INSTRUCTIONS FOR THE TASK> Pick up the commentary on the Sermon of the Good Mind from its last sentence and continue it.

PAGE EXTRACT>
┄┄┄┄┄┄┄┄┄┄┄┄┄┄┄┄┄┄┄┄

Thrice-Greatest Hermes, Vol. 2, by G.R.S. Mead, [1906], at sacred-texts.com
This Sermon has as its subject the Common or General Mind—Great Mind, Good Mind, Good Daimon. For Mind, as we are told (§ 2), is the Benefactor of men (εὐεργέτης ἀνθρώπων); He is the Good Shepherd, the Good Husbandman, the Good Physician, as He is called in different tractates.
From a critical standpoint, the point of greatest interest is that our Hermes in no less than three places (§§ 1, 8, 13) quotes certain Sayings of the Good Daimon.
Now the first of these quotations (§ 1)—“Gods are immortal men, and men are mortal Gods”—is one of the most cited Sayings of Heracleitus. 1 Hermes, however, does not mean to say that Heracleitus was Agothodaimon, but that Heracleitus was the mouthpiece of the Good Mind when he uttered this “word” (logos).

┄┄┄┄┄┄┄┄┄┄┄┄┄┄┄┄┄┄┄┄

MATERIAL SHOWN>
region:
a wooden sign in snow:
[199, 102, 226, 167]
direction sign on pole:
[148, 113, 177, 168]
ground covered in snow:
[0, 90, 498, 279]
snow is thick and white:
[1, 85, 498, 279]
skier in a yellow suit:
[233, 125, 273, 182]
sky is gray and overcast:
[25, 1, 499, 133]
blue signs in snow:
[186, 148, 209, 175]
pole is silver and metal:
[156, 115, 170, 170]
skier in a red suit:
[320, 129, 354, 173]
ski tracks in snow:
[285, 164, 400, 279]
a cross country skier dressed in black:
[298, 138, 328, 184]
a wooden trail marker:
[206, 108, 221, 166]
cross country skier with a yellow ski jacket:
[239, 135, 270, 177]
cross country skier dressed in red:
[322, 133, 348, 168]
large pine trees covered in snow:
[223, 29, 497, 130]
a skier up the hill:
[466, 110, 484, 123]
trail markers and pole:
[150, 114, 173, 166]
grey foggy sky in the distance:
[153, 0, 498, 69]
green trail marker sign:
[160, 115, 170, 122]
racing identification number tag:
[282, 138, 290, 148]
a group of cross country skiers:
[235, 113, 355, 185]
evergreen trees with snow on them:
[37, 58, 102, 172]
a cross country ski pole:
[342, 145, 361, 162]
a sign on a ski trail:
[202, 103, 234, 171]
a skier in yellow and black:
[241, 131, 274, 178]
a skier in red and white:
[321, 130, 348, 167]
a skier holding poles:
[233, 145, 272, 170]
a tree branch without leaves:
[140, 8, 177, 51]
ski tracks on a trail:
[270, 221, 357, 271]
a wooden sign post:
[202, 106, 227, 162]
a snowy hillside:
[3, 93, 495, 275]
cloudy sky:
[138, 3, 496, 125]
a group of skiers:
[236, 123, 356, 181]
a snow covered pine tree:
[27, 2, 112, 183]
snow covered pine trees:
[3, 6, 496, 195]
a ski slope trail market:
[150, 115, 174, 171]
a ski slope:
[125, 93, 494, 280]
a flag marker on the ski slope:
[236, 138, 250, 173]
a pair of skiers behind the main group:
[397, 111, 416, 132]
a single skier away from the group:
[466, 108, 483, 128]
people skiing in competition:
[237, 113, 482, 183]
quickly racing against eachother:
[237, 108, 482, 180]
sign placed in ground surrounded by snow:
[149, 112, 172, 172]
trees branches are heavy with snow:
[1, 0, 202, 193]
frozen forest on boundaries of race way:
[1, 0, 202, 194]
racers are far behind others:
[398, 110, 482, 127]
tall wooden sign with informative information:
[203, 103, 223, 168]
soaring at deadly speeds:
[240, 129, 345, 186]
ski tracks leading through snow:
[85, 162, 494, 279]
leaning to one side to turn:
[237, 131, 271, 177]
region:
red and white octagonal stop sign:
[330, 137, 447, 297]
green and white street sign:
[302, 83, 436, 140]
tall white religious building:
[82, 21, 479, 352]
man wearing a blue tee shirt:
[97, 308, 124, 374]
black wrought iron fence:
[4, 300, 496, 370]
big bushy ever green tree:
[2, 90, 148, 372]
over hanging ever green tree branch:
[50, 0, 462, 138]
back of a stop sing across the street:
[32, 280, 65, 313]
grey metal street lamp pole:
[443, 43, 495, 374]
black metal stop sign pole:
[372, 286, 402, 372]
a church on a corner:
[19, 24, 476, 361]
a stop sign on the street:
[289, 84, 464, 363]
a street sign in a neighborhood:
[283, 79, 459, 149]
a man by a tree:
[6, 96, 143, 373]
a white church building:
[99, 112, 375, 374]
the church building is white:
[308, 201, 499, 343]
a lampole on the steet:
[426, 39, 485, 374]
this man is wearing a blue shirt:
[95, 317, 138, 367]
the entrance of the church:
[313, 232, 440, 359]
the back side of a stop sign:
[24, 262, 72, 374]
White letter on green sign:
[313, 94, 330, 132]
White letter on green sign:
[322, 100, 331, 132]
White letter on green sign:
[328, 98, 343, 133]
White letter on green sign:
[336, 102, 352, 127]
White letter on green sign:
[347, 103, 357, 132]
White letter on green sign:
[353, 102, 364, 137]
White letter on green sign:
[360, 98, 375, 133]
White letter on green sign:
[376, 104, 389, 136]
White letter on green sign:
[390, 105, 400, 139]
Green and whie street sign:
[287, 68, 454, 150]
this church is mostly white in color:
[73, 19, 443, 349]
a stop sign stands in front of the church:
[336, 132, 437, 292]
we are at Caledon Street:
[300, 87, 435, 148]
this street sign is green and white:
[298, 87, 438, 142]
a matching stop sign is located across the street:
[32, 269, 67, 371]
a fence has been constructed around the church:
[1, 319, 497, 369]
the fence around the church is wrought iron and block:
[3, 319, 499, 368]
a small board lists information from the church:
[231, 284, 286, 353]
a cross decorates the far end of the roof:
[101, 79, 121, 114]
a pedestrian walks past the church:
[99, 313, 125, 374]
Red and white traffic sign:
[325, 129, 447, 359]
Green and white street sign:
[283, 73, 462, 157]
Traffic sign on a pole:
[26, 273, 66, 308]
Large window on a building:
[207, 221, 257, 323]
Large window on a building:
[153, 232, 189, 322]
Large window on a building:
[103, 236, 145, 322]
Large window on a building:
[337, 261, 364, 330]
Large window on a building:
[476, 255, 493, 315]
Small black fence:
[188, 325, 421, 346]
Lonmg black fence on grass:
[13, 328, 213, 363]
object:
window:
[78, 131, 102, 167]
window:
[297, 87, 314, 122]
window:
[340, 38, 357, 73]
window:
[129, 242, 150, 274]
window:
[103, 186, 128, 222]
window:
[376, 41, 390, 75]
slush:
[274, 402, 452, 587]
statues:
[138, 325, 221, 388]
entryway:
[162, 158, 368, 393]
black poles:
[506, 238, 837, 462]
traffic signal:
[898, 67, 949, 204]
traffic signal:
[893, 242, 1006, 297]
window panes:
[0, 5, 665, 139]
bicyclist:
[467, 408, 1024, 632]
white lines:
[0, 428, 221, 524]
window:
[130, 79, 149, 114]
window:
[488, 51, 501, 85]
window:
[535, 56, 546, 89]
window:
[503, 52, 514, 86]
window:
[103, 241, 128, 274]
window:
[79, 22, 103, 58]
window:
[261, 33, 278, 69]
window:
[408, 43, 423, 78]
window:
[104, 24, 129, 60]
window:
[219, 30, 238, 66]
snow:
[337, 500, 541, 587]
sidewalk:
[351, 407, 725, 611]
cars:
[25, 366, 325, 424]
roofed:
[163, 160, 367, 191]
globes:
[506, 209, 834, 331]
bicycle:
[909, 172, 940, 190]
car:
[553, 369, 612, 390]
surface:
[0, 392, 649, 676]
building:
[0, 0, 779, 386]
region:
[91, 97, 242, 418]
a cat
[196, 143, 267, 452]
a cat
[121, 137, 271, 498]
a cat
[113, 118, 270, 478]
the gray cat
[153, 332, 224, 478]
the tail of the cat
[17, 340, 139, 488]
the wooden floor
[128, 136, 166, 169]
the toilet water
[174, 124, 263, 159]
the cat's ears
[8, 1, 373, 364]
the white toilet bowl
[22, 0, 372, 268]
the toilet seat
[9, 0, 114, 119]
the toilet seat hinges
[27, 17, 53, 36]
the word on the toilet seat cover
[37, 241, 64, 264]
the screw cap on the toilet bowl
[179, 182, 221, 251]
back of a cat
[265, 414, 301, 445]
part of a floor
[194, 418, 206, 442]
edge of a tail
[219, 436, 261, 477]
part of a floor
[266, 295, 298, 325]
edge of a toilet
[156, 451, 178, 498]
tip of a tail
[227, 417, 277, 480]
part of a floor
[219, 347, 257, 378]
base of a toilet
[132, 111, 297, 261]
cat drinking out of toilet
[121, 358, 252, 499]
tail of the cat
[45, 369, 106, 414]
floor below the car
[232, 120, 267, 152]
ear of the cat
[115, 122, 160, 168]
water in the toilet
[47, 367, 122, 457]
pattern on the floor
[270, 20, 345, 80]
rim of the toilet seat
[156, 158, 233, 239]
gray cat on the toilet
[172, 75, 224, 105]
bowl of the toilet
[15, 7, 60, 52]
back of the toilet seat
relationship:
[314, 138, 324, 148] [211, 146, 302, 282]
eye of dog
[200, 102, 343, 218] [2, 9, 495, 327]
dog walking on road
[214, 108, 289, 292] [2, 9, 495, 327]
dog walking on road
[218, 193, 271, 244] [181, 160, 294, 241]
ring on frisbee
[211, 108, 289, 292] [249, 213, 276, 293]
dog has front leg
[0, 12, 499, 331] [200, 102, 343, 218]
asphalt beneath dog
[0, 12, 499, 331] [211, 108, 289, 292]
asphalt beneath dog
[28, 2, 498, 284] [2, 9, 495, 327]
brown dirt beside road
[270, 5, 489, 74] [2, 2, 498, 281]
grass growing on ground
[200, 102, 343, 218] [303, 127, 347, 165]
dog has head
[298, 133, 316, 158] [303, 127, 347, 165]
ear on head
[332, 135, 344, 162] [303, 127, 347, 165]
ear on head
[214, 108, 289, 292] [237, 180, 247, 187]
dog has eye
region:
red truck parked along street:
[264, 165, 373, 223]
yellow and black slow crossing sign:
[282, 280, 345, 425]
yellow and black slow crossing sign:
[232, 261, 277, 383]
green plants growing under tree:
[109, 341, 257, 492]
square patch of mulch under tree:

┄┄┄┄┄┄┄┄┄┄┄┄┄┄┄┄┄┄┄┄

RESULT FOR THIS EXERCISE>
Nor was this the opinion of Hermes only; it was the belief apparently of Heracleitus himself when he declared:
“Not because you hear me say so, but because you hear the Reason (Logos) so declare, is it wise to confess that All are One.” 2
At any rate the term Logos, as used by Heracleitus, in connection with such a declaration, is taken by Hippolytus 3 to mean the All-pervading Reason, and not the normal reason of man.
What, then, is our surprise to find the second of
[paragraph continues] Hermes quotations of a Saying of the Good Daimon qualified by the words (§ 8): “And had He set it down in written words” or “in writing,” when that quotation begins with the words: “All are One” 1—the root-formula of Heracleitus.
Such Sayings of Heracleitus must have been the common property of all the philosophers of the time and of their pupils. But the quotation of Hermes does not end with the formula of Heracleitus; it continues, how far exactly it is difficult to determine. Reitzenstein (p. 127) would apparently make it end with the word “Æon,” but I am inclined to think it goes to the end of § 8. In either case it includes the term “Æon.”
If, now, we turn to the third quotation from the Sayings of the Good Daimon (§ 13), we are at once struck with its remarkable resemblance to the form of teaching in C. H., xi. (xii.) 4. Though there is no precise verbal agreement, there is a striking identity of style of formula.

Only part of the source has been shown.